A second trial at the Pilkington glassmaking factory in Liverpool city region demonstrates its furnaces can run off hydrogen, providing a possible route to cutting carbon emissions. Tony McDonough reports
Glassmaker Pilkington has hailed a five-day trial of running one of its furnaces using a mix of hydrogen and natural gas a success.
In August, St Helens-based Pilkington achieved a global first by firing 100% hydrogen in part of the furnace. The latest pilot demonstrated that the full furnace could be run on the hydrogen blend, without compromising on quality standards or operational performance.
Each day during the trial, two tonnes of hydrogen were consumed – which could have provided an equivalent hydrogen blend to approximately 30,000 average-sized homes.
The trial at Pilkington, which has been making glass in St Helens since 1826, is part of the multi-billion pound HyNet project, covering the North West and North Wales. Earlier tis week the Government backed HyNet, giving it the go-ahead to become operational by 2025.
However, an LBN special report this week highlighted the huge practical challenges HyNet faces to achieve its goal of reducing annual carbon emissions by an estimated 10m tonnes by 2030.
HyNet is focused on producing ‘blue hydrogen’. This involves burning natural gas. Instead of being released into the air and contributing to the greenhouse effect, the CO2 is captured and stored. However, carbon capture on this scale has yet to be achieved anywhere in the world without significant leakage problems.
There are also question marks over how much blue hydrogen would actually save in terms of carbon emissions. A study from Cornell in the US indicated the savings would be between 9% and 12%.
HyNet does have a longer term aspiration to produce ‘green hydrogen’ via renewable energy sources instead of gas.
Earlier this week INOVYN, a subsidiary of chemical giant INEOS, announced investment plans to upgrade existing production at Runcorn so that it can supply compressed fuel-cell quality hydrogen to mobility and power generation sectors.

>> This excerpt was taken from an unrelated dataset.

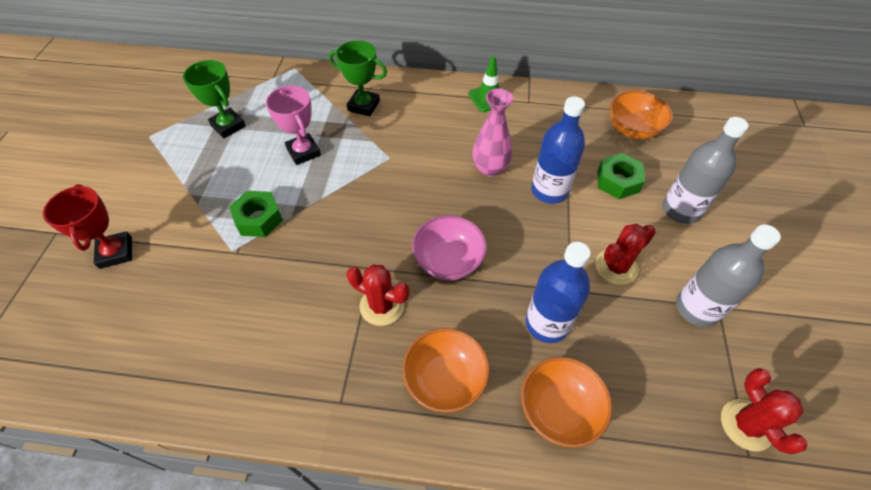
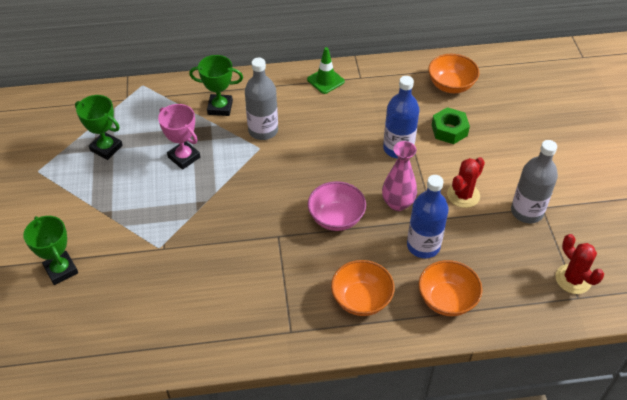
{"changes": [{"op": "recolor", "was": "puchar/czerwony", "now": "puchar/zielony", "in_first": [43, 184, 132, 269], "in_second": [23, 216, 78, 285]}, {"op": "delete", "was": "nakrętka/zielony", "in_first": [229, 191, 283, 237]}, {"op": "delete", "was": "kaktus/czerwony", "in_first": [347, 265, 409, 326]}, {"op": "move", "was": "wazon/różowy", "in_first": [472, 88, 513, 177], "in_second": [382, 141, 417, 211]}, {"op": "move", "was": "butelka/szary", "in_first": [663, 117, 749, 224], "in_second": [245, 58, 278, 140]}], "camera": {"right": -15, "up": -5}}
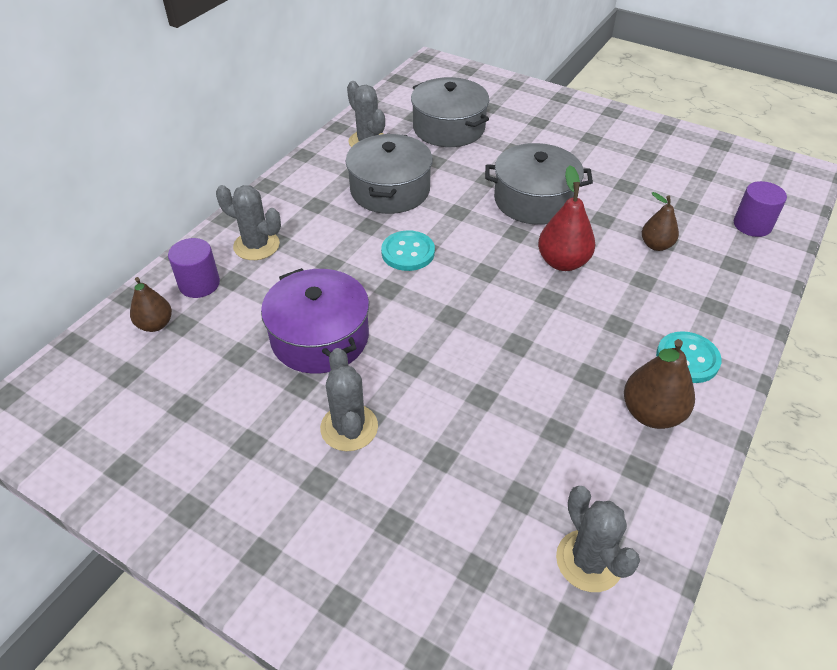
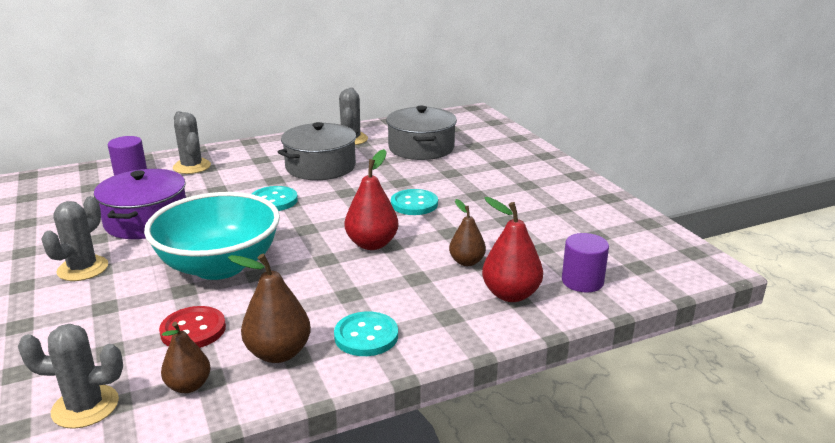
{"changes": [{"op": "move", "was": "gruszka/brązowy", "in_first": [130, 277, 172, 332], "in_second": [161, 322, 210, 393]}, {"op": "replace", "was": "garnek/szary", "now": "guzik/turkusowy", "in_first": [485, 143, 593, 225], "in_second": [391, 189, 438, 215]}, {"op": "rotate", "was": "kaktus/szary", "in_first": [556, 486, 640, 592], "in_second": [18, 324, 123, 429], "clockwise": 75}, {"op": "insert", "now": "miska/turkusowy", "in_second": [144, 192, 280, 280]}, {"op": "insert", "now": "guzik/czerwony", "in_second": [159, 306, 226, 348]}, {"op": "insert", "now": "gruszka/czerwony", "in_second": [482, 197, 543, 302]}], "camera": {"right": 35, "up": -20}}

This is part of more than €2bn investment in Green Hydrogen announced by INEOS earlier this week. INOVYN, which has been producing and using low-carbon hydrogen at its Runcorn site for more than 100 years, is set to ramp up supply of hydrogen to fuel the UK’s transport network.
Specifically, the investment will deliver dedicated on-site facilities for the purification and compression of existing low carbon, fuel cell quality hydrogen for subsequent loading and transportation and distribution to fuelling stations across the UK.
The trials at Pilkington have been using ‘grey hydrogen’, produced entirely with natural gas and no carbon capture. The initial aim is to see whether the process works. Matt Buckley, UK managing director of Pilkington UK, part of the NSG Group, said: “We are proud to sit at the forefront of hydrogen innovation in the glass industry.
“Our team’s collaborations with HyNet and HyDeploy are enabling huge steps forward to be taken, as we work towards the decarbonisation of our activities. Both trials have successfully demonstrated that it is possible to use hydrogen to safely and effectively fire a float glass plant.”
HyNet’s project director David Parkin added: “For industry to play its part in the UK’s drive to Net Zero, we must tackle our carbon emissions from gas.
“HyNet is working across the North West and North Wales regions to provide our vital industries with low carbon hydrogen, enabling them to flourish through our energy transformation.”